→ **Problem details**: Return each line of the records holding the string "Solutions".

→ **Given records**:

+++++

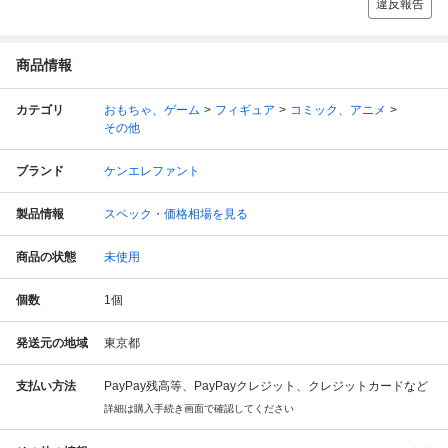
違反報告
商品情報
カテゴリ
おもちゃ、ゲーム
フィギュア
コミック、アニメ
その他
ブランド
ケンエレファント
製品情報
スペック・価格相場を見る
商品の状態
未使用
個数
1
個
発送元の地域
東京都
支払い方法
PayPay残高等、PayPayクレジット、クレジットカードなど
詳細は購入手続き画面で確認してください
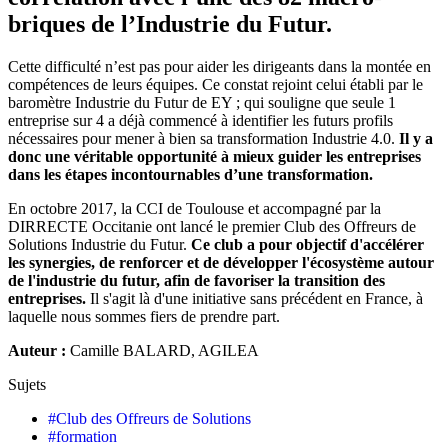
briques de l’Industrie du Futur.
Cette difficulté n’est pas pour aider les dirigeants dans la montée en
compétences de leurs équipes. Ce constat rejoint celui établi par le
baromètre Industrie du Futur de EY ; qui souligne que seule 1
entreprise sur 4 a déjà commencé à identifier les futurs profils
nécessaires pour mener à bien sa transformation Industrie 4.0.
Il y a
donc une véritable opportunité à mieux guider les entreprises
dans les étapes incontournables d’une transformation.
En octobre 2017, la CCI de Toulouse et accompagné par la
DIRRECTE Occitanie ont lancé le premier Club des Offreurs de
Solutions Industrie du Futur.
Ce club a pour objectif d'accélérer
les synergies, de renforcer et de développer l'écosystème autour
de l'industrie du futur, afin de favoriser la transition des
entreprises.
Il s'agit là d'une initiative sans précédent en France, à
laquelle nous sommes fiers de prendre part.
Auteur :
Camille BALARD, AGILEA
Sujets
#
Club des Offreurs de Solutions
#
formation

+++++

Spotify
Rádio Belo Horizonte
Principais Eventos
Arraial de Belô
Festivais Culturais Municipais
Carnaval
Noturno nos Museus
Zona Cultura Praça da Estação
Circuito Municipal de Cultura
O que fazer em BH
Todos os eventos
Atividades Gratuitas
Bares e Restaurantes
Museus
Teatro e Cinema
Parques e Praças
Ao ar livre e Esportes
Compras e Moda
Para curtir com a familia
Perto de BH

+++++

→ **Output below**:
Solutions Industrie du Futur.
Club des Offreurs de Solutions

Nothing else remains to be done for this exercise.